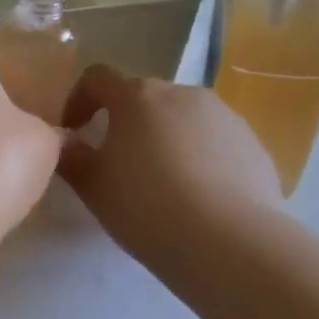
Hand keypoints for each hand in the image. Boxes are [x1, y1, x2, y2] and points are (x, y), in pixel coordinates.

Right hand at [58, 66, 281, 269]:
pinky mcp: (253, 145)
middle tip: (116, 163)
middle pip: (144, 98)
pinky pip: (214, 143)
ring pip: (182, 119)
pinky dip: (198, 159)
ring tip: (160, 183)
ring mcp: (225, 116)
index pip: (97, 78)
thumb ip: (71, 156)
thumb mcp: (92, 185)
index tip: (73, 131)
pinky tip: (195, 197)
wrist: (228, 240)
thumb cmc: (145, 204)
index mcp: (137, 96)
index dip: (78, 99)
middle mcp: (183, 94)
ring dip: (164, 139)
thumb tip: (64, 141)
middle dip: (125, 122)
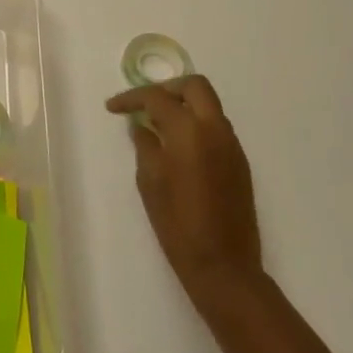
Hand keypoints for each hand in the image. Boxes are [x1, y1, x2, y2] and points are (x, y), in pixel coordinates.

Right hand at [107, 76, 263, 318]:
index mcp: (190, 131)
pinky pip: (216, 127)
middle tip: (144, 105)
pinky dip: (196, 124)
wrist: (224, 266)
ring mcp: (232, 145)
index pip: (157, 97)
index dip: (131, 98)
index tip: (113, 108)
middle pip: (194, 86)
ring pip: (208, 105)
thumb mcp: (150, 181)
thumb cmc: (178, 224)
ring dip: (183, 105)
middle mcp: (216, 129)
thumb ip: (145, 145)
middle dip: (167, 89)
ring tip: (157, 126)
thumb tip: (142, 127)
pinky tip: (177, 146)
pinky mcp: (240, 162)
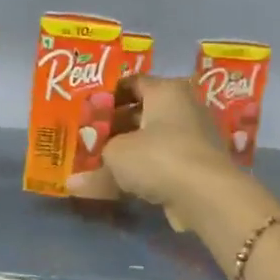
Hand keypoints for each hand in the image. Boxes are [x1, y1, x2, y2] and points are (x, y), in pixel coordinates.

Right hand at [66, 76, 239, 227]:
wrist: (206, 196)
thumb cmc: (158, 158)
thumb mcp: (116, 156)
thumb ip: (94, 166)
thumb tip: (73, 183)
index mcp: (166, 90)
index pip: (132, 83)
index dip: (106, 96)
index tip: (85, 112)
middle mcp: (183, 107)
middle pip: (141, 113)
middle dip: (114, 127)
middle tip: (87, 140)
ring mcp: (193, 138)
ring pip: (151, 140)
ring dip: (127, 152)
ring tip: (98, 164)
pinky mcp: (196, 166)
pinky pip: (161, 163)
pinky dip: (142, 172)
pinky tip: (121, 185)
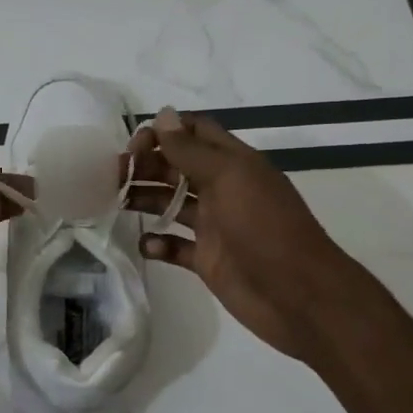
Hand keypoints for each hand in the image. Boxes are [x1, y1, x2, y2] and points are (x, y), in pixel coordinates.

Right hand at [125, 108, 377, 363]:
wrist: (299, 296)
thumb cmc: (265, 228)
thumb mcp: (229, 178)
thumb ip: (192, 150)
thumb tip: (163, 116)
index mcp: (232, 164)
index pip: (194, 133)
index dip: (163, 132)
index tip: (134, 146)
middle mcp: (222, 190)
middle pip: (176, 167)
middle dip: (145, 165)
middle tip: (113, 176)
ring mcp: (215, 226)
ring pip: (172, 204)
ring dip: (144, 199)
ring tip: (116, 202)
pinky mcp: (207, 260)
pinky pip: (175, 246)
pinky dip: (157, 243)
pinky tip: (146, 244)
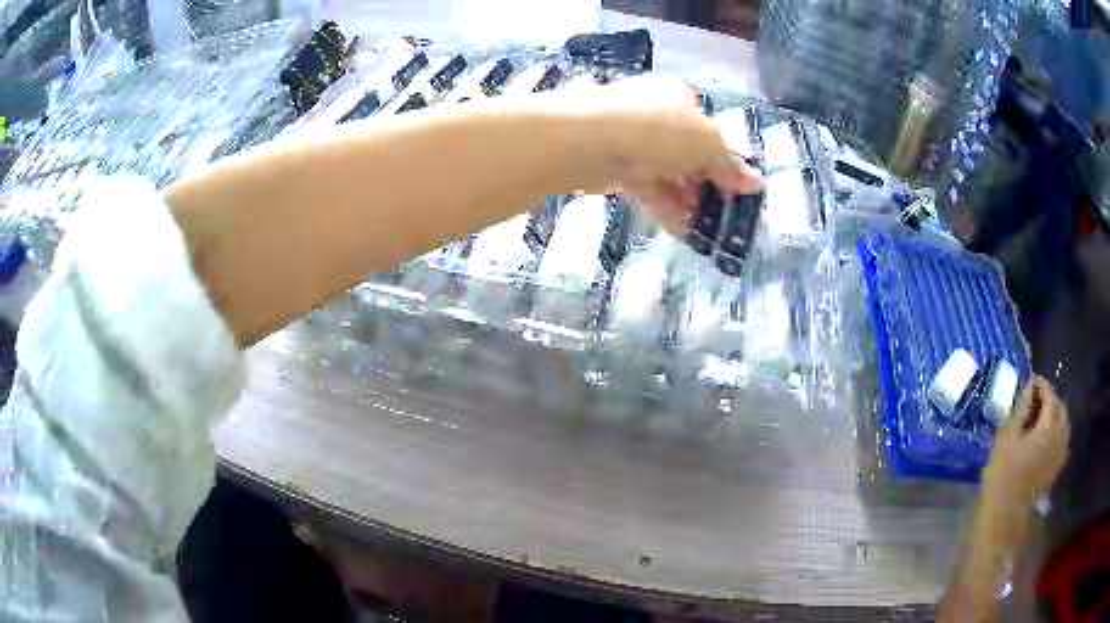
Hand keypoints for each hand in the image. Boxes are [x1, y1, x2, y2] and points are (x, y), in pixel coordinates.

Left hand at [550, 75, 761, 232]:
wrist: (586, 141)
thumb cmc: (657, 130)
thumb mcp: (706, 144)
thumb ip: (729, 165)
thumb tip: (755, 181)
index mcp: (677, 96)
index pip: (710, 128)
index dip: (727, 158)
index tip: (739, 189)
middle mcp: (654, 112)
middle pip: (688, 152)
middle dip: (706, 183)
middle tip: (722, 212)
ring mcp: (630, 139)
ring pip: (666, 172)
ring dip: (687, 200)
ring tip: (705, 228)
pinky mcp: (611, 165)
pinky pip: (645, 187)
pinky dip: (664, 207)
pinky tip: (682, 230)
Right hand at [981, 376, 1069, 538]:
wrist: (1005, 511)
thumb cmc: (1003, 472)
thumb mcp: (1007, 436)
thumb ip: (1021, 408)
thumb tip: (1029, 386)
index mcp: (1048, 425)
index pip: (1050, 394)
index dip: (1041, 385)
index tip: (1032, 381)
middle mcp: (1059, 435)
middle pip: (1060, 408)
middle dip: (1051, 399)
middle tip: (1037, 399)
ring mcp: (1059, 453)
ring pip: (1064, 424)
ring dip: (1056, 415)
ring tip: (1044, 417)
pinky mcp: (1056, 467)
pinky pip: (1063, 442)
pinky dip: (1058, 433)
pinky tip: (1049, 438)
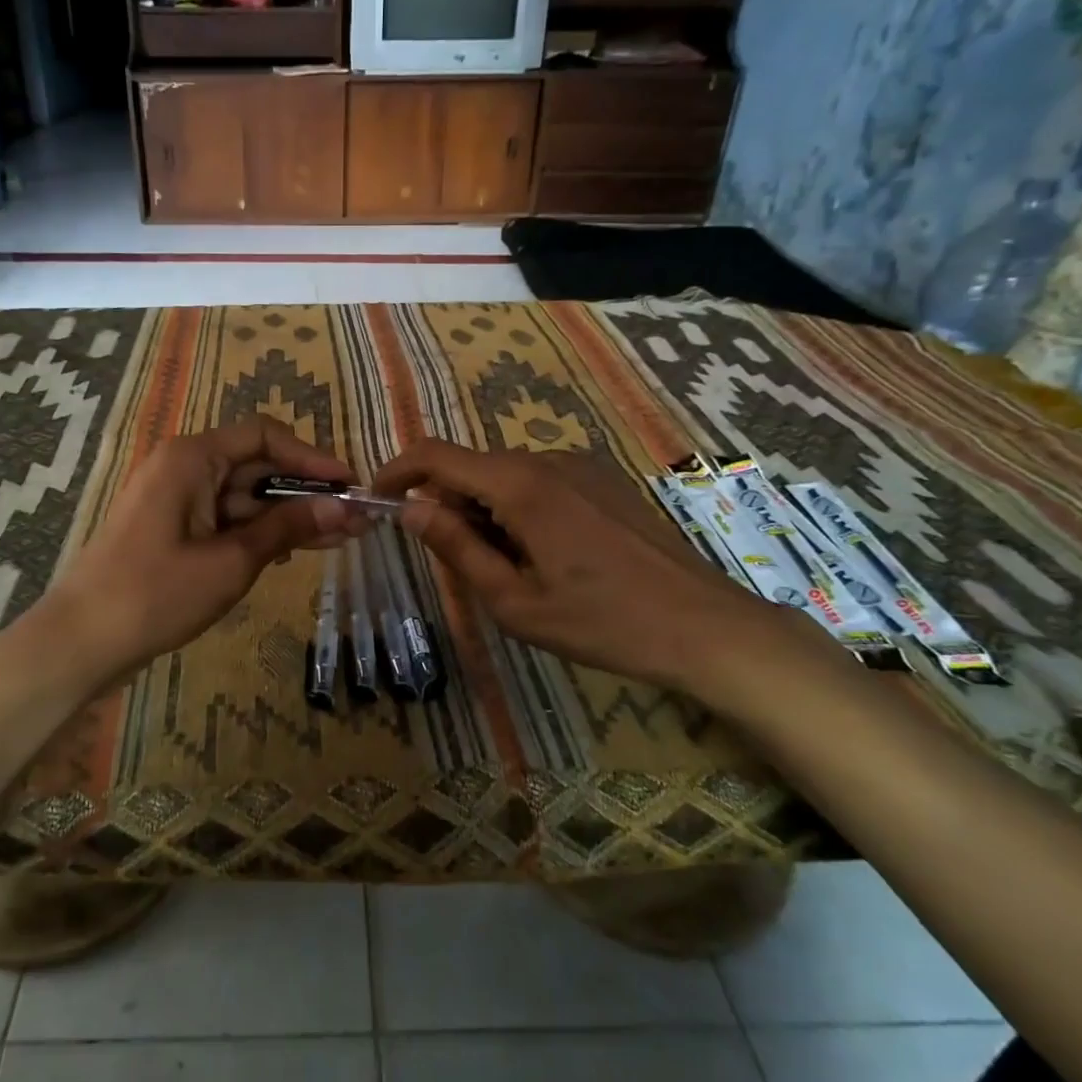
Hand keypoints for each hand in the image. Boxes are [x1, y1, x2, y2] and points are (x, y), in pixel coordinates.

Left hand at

################

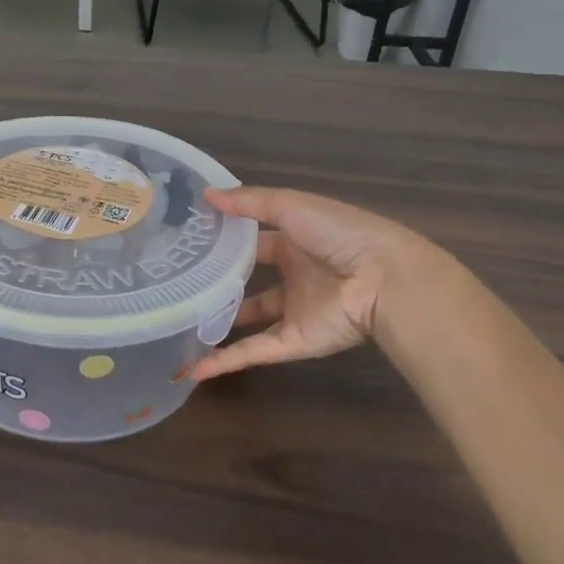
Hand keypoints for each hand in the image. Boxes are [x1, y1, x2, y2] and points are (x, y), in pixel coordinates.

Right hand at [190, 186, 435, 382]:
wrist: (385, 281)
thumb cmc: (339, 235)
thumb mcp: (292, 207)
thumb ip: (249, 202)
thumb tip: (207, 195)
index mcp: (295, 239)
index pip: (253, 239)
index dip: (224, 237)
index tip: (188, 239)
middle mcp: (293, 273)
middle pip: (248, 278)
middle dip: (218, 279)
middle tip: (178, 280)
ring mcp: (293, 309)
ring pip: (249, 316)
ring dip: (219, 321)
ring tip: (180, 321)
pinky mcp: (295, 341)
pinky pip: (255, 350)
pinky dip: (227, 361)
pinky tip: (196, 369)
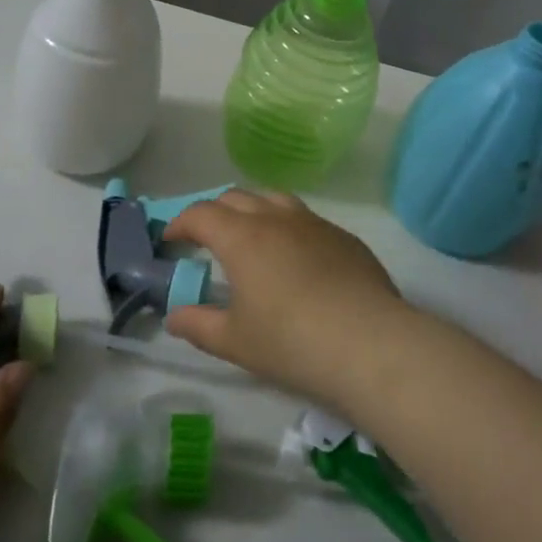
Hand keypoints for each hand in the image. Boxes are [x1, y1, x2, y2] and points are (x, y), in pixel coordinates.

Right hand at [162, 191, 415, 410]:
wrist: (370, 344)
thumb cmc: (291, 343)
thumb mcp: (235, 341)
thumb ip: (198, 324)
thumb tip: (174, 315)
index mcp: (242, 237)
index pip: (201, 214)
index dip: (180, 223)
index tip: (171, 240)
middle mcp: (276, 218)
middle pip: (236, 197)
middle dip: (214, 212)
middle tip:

################

_EXERCISE:_ Only one part of the material above is wanted: the lines from the one with "ring tip: (157, 126)" up to and including the one with "pinky tip: (121, 185)". Please copy them exactly, pictures left out.

_EXERCISE ANSWER:_
ring tip: (157, 126)
thumb tip: (142, 127)
pinky tip: (177, 146)
pinky mcp: (240, 162)
Hand keypoints for each hand in the image. Boxes are [x1, y1, x2, y2] and points are (x, y), in pixel coordinates.

Right hand at [66, 76, 239, 227]:
wrist: (206, 196)
thumb cmc: (158, 158)
thumb mcp: (116, 156)
thumb ip: (94, 166)
thumb tip: (73, 183)
index mcp: (166, 90)
index pip: (132, 83)
index dip: (106, 96)
index tip: (85, 112)
middle mcp: (183, 107)
middle pip: (141, 113)
middle dip: (114, 127)
middle tip: (87, 140)
ring mcp: (193, 138)
ring pip: (151, 140)
ring dip: (127, 152)
ring tip: (98, 164)
pinky mcp: (196, 166)
pinky pip: (161, 163)
pinky dip: (142, 172)
pinky tip: (121, 185)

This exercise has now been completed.